■ Data supplied:
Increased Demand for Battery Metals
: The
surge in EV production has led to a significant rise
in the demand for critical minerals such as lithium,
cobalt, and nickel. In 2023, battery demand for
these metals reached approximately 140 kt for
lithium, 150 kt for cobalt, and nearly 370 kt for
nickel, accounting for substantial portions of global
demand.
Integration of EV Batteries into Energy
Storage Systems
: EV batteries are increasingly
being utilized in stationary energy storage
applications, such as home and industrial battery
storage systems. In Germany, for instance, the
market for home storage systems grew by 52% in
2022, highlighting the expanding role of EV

■ Task item: Rewrite the data with every "EV" swapped for "electric vehicle", leaving everything else unchanged.

■ Answer box:
Increased Demand for Battery Metals
: The
surge in electric vehicle production has led to a significant rise
in the demand for critical minerals such as lithium,
cobalt, and nickel. In 2023, battery demand for
these metals reached approximately 140 kt for
lithium, 150 kt for cobalt, and nearly 370 kt for
nickel, accounting for substantial portions of global
demand.
Integration of electric vehicle Batteries into Energy
Storage Systems
: electric vehicle batteries are increasingly
being utilized in stationary energy storage
applications, such as home and industrial battery
storage systems. In Germany, for instance, the
market for home storage systems grew by 52% in
2022, highlighting the expanding role of electric vehicle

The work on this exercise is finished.